Lichens are a composite organism consisting of fungi and algae living in symbiotic relationship. They are well adapted to survive in harsh conditions. One of the many places they can be found is the Namib, the desert that gave Namibia its name. Fog in the coastal parts of the desert provides the necessary moisture for the organisms' survival. In the Namib they grow on shrubs, rocks and pebbles of the gravel plains. These small organisms can densely cover large areas, forming lichen fields.

The desert hosts 120 lichen species. Most of them are rare and a significant number of them occur only there. "Many are endemic to this region and others show affinities between the Namib lichen biota and other fog deserts of the world, such as the Atacama in South America and Baja California in Mexico and California".

Besides the Namib Desert, lichens also occur in suitable places elsewhere in Namibia, with at least 232 species recorded from the country as a whole.

== Ecological functions ==
- Soil stabilizers
- Plant succession
- Bioaccumulators that contribute to nutrient cycling in the forestry of Waterberg biosphere
- Food and habitat for other organisms

== Threats ==
Lichen vegetation is very vulnerable to pollution and mechanical damage.

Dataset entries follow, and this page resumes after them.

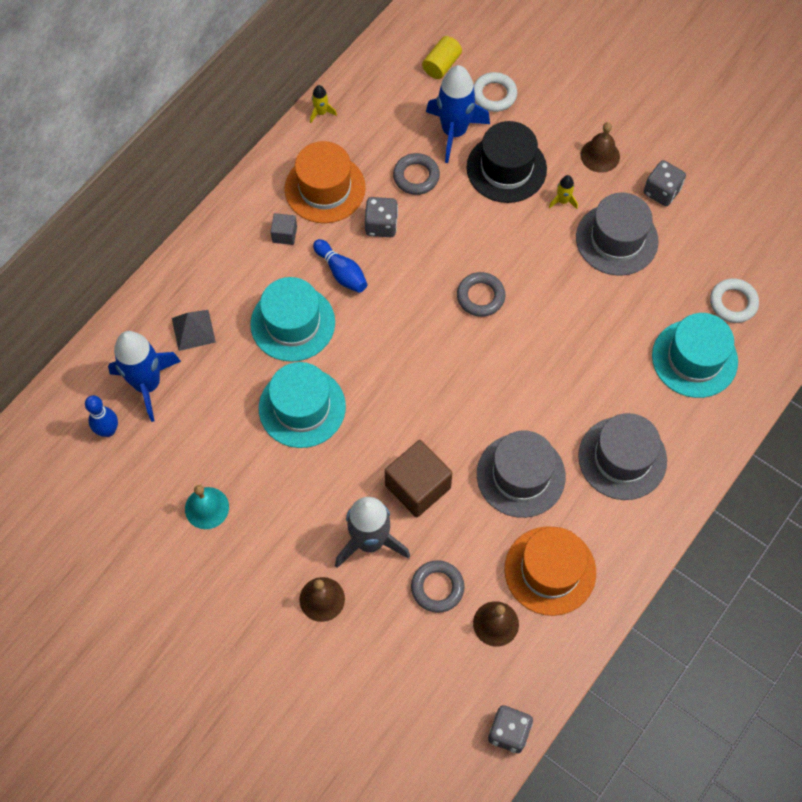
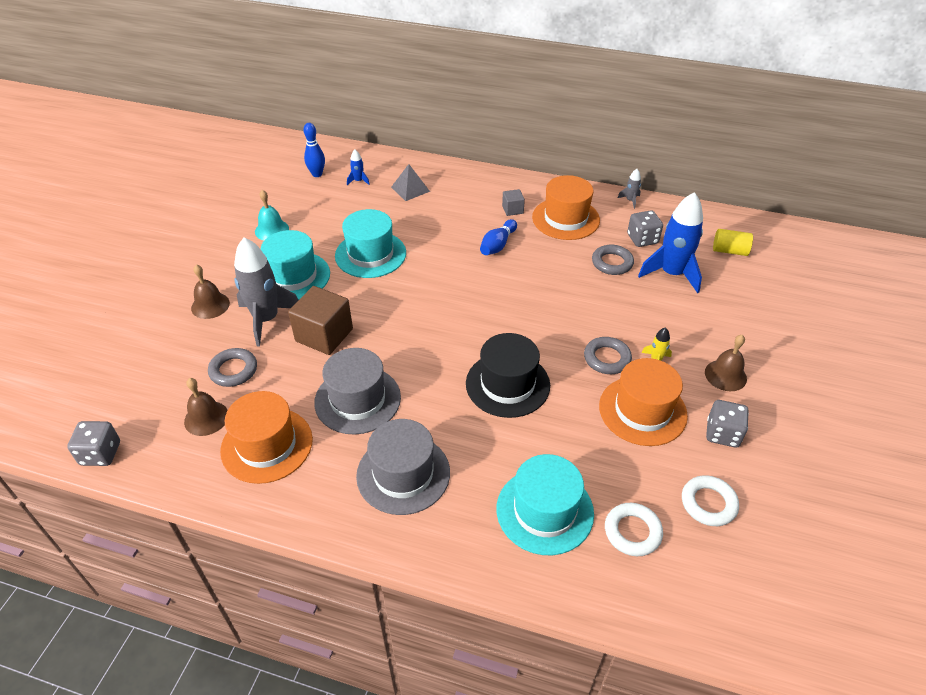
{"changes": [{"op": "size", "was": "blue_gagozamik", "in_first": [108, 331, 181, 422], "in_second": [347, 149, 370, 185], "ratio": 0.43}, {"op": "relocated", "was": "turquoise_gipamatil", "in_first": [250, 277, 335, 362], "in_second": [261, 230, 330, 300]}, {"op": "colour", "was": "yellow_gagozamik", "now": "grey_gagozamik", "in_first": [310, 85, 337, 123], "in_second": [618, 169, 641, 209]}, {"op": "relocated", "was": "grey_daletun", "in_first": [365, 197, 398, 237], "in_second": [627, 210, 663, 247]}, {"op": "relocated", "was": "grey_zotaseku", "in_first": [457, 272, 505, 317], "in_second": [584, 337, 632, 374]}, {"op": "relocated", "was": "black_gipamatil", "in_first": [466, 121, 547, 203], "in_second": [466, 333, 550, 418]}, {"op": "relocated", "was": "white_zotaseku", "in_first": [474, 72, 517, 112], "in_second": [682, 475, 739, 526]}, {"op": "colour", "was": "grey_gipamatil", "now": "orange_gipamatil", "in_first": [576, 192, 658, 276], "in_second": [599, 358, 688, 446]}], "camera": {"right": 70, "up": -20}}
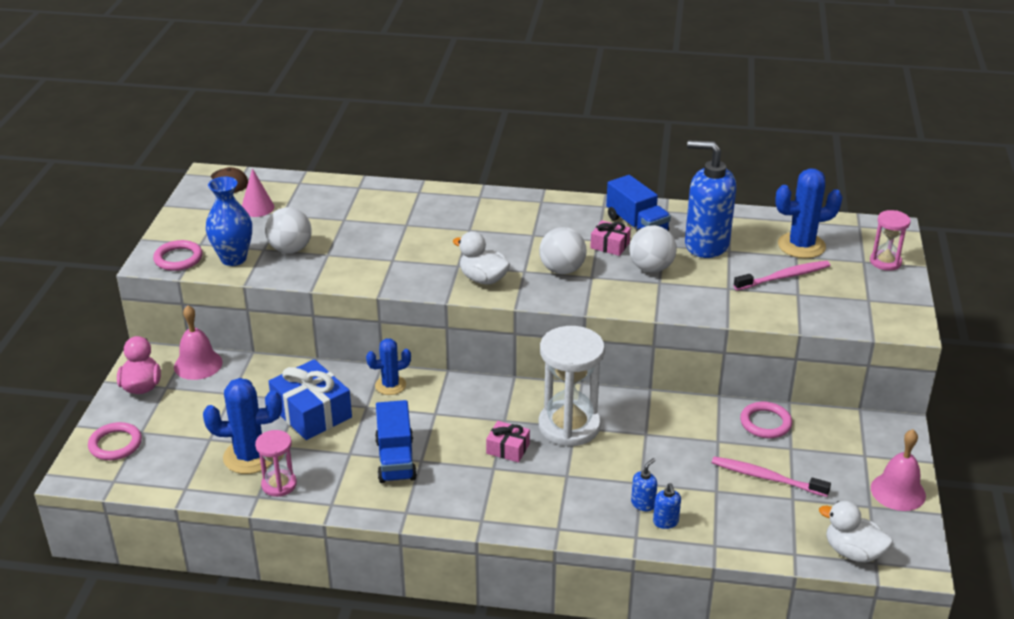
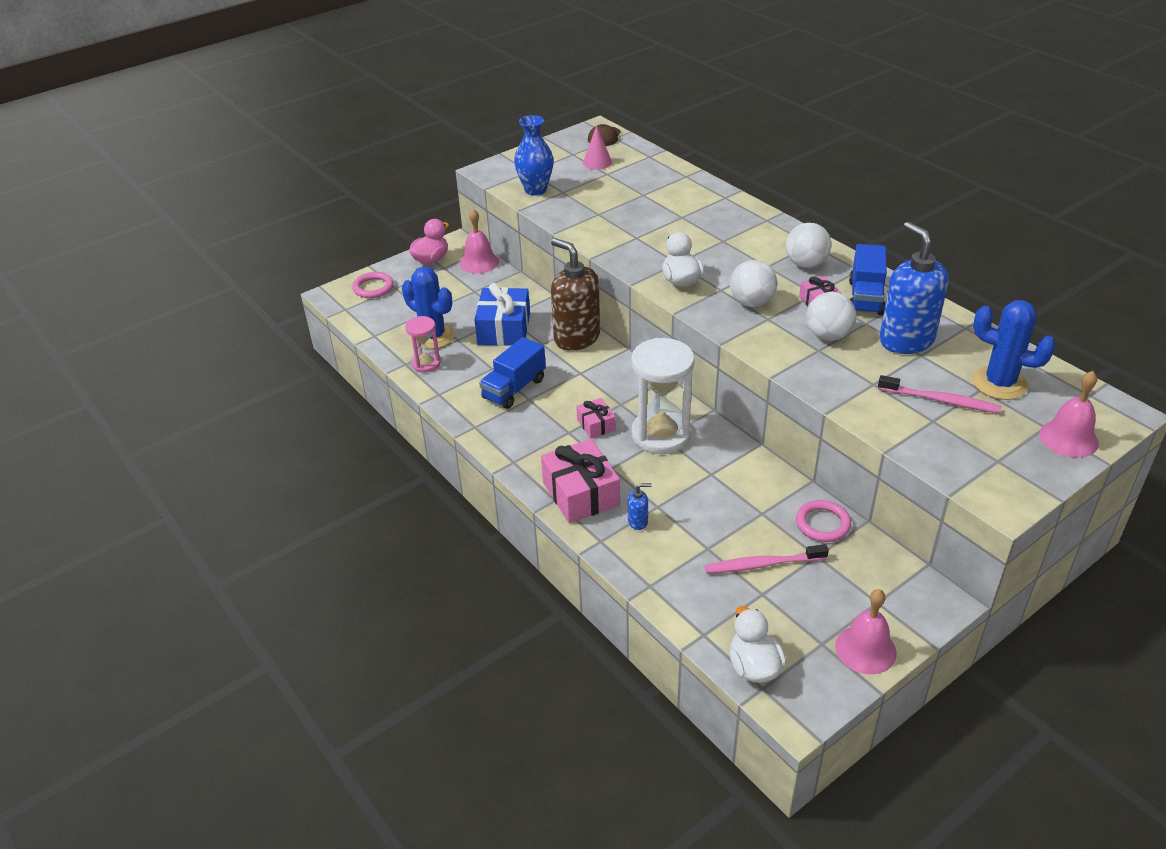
{"changes": [{"op": "missing", "was": "pink_zotaseku", "in_first": [153, 240, 203, 271]}, {"op": "relocated", "was": "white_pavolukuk", "in_first": [265, 207, 312, 253], "in_second": [786, 223, 831, 268]}, {"op": "exchanged", "was": "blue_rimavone", "now": "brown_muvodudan", "in_first": [366, 339, 411, 395], "in_second": [551, 238, 600, 351]}, {"op": "missing", "was": "blue_muvodudan", "in_first": [653, 483, 681, 529]}, {"op": "spun", "was": "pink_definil", "in_first": [712, 456, 831, 497], "in_second": [705, 544, 829, 573], "clockwise": -75}, {"op": "exchanged", "was": "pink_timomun", "now": "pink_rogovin", "in_first": [870, 210, 911, 271], "in_second": [1039, 371, 1099, 458]}, {"op": "appeared", "now": "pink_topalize", "in_second": [541, 439, 620, 523]}], "camera": {"right": 45, "up": 5}}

Lichen fields in the Namib are at risk from off-road driving and mining.

However, the Wlotzkasbaken lichen field north of Swakopmund was considered for protection after an Environmental Impact Assessment was done before the development of a desalination plant serving Trekopje uranium mine. Fourteen kilometers of fencing was erected around the northeastern side of the field to protect them from damage caused by vehicles taking shortcuts through the desert. Signs were set up by the Ministry of Environment and Tourism to announce the site location and vulnerability, including several colorful information boards on lichens. The mine also put up an information stand.